Formula Die Hard kembali muncul setelah baru lalu Carry-On dan The Cleaner, kini G20. G20 adalah film aksi arahan Patricia Riggen yang dirilis platform streaming Prime Video, minggu lalu. Film ini juga didukung oleh  Anthony Anderson, Marsai Martin, Ramón RodrÃguez, Douglas Hodge, Elizabeth Marvel, Sabrina Impacciatore, Clark Gregg, serta Antony Starr. Akankah G20 menjadi pelengkap film medioker bagi tren formulanya yang telah banyak di pasaran?
Presiden AS, Danielle Sutton (Davis) dijadwalkan hadir dalam acara G20 di Afrika Selatan. Semua pimpinan negara besar bakal hadir di sana untuk membahas agenda global penting. Sementara putri sang presiden, Serena (Martin) justru memberi masalah domestik bagi sang ibu, ketika ia sering lepas dari pengawasan penjaganya. Sang presiden dan keluarga pun hadir di G20 seperti dijadwalkan. Namun, siapa menyangka sesaat setelah acara dibuka, sekelompok teroris pimpinan Edward Rutledge (Starr) mengambil-alih kendali. Dengan susah payah, Sutton dan pengawalnya berhasil keluar dari ruangan. Niat teroris untuk menghancurkan perekonomian global kini bergantung pada Presiden AS seorang.
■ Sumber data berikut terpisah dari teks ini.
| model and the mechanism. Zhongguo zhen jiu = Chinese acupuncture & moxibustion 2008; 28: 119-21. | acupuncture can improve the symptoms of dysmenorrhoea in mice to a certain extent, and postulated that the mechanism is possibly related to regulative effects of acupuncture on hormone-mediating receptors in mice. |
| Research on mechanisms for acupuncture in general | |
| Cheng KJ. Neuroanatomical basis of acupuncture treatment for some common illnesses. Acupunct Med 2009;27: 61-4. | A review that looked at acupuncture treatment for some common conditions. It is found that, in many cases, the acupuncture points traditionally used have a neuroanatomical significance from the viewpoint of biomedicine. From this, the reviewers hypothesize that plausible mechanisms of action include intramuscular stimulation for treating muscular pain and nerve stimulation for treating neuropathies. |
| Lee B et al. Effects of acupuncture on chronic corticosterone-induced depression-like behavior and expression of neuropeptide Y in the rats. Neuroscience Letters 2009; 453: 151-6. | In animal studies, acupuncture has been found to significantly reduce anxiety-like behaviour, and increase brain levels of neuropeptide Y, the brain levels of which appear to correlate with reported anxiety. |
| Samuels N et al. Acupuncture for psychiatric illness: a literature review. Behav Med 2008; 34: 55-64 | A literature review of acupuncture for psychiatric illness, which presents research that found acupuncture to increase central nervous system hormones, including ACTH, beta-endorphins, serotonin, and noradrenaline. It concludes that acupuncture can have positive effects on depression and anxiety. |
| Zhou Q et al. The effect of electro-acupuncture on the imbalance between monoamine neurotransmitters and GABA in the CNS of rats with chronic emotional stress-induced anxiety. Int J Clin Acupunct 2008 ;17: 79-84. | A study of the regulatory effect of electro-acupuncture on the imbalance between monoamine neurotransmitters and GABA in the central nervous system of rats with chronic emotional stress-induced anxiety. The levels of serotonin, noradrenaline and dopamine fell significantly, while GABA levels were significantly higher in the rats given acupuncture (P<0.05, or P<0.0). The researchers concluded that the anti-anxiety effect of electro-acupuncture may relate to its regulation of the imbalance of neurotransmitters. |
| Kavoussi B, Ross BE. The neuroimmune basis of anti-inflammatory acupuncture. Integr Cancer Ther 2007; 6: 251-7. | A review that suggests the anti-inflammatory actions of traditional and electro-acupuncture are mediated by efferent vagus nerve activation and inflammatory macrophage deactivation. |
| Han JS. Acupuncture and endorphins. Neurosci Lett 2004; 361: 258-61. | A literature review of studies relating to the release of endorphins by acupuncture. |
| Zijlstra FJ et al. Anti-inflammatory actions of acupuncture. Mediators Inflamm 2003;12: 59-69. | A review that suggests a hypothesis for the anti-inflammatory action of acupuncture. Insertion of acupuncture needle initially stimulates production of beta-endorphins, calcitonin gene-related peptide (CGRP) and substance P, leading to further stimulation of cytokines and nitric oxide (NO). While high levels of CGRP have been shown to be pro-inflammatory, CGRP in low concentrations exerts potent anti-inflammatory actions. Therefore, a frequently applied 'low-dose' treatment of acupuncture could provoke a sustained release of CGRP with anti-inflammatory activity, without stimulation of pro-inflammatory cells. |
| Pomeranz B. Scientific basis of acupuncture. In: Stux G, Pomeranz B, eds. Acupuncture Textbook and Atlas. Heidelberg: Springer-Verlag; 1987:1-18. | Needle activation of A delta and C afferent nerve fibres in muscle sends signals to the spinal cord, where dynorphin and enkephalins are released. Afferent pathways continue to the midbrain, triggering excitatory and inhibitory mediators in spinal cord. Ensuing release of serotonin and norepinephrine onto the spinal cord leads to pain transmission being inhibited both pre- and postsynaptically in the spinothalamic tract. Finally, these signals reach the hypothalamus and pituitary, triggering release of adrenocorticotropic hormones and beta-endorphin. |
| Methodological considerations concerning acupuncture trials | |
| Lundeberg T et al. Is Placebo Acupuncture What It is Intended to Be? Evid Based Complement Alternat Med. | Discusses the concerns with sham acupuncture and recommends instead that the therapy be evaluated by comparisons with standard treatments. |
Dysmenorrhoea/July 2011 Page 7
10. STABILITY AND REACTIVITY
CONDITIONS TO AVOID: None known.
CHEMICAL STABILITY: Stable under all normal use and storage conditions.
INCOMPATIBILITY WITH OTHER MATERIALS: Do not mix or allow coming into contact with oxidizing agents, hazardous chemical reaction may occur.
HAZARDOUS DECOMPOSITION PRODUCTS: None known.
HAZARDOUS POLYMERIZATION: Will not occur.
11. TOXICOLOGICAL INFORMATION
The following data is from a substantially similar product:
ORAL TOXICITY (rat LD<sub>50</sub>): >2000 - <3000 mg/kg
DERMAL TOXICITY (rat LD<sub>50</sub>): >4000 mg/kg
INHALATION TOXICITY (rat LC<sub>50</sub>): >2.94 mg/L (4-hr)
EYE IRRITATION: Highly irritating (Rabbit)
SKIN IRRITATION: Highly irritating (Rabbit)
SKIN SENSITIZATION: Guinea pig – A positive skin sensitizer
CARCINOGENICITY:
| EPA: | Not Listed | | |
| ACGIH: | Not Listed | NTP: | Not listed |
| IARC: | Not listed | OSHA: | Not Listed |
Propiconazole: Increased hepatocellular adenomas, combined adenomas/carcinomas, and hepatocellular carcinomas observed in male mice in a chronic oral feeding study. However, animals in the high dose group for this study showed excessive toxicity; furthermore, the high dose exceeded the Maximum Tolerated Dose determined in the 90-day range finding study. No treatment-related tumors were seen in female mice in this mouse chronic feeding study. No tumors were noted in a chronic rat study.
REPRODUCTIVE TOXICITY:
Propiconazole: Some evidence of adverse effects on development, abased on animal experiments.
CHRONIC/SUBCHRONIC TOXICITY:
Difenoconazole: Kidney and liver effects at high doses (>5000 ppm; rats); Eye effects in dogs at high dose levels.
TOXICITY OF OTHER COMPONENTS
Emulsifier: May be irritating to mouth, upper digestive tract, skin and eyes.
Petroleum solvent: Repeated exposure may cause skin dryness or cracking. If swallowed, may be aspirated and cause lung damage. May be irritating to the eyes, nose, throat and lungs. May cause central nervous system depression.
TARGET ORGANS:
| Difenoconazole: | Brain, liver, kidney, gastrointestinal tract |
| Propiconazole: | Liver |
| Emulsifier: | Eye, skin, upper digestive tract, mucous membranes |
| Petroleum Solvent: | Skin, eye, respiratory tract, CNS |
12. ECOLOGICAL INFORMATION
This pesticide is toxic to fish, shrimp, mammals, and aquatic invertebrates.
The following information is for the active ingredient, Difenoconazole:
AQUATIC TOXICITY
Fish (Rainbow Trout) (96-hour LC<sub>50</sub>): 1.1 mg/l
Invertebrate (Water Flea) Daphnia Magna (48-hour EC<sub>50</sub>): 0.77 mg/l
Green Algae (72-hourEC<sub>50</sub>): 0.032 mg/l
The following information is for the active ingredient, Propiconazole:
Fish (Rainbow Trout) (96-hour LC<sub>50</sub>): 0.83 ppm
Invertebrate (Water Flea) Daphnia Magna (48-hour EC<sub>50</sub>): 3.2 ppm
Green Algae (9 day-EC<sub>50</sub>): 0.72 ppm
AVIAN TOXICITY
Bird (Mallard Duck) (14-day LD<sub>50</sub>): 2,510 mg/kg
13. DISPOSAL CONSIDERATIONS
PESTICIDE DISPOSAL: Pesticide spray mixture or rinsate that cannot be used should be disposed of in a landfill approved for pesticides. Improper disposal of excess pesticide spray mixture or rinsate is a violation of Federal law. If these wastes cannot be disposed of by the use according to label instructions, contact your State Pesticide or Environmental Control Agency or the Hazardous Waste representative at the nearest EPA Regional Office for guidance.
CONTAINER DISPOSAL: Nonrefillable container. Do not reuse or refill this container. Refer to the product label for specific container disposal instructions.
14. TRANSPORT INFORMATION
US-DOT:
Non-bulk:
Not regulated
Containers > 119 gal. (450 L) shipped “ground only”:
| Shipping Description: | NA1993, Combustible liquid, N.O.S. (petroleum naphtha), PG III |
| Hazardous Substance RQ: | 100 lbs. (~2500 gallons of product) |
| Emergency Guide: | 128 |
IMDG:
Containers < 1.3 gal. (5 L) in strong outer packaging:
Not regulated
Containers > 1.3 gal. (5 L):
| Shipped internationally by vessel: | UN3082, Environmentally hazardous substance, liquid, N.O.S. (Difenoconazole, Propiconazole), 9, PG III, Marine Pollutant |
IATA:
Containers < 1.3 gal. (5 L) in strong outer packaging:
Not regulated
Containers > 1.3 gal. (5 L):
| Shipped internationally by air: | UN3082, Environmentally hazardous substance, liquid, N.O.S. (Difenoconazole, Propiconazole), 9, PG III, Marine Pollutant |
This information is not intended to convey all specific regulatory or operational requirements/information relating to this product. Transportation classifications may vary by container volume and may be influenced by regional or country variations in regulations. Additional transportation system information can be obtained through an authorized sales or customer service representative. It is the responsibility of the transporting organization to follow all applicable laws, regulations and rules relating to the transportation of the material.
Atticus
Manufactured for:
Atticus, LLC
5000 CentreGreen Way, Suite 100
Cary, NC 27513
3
Entah mengapa, tren formula Die Hard dalam beberapa tahun terakhir makin marak. Beberapa minggu lalu The Cleaner hasilnya mengecewakan, namun Carry-On menjadi salah satu sampel terbaik formula ini. Formula Die Hard memang gampang-gampang sulit. Bukan aksi-aksinya yang menjadi kunci keberhasilan, namun adalah bagaimana memadukan ruang terbatas dan sisi ketegangan plotnya dari waktu ke waktu. Formula ini dengan tokoh protagonis presiden AS juga bukan kali pertama, sebut saja Air Force One, White House Down, hingga Olympus Has Fallen. Sosok presiden AS yang menjadi sentral dengan segala aksi heroiknya, tentu menjadi premis menarik. Lantas bagaimana dengan G20?
Dibandingkan dengan titel-titel di atas, G20 adalah yang terburuk. Premis menarik, namun eksekusinya tak membekas. Bukan masalah sang protagonis yang seorang perempuan, namun adalah kisahnya yang terlalu klise dan mudah ditebak. Problem sang ibu dan putrinya menjadi kunci yang menggerakkan arah plotnya. Para kasting cilik ini yang membuat ketegangan kisahnya menurun karena status plot armor yang mereka miliki (anak-anak mustahil bakal tewas). Plotnya terlihat bermain aman, tanpa berani mengambil resiko melalui aksi-aksi sadis atau brutal. Bisa jadi, jika sang putri tewas, kita semua akan terkejut dan saya akan memberi skor 80%. Walau faktanya G20 berating R (restricted), namun terasa layaknya PG-13.
G20 mencoba tren formula aksi lawas dengan cara dan gaya yang tak membekas. Set lokasi resor yang menjadi satu daya pikat, telah dieksplorasi dengan baik, namun aksi-aksinya masih terlihat seperti di dalam studio sehingga terasa artifisial. Membandingkan sosok Davis dengan Harrison Ford dalam Air Force One memang terasa tidak fair, sekalipun Davis lebih berani beraksi fisik, namun aura sang aktor sebagai seorang presiden dan sosok ibu masih terasa lemah. Elemen family value yang menjadi pesan utama justru yang melemahkan sisi ketegangannya. Tak ada seorang penikmat film pun yang berharap G20 adalah sebuah masterpiece, namun siapa pun berharap, setidaknya film ini dapat menghibur fans genrenya yang sayangnya tidak.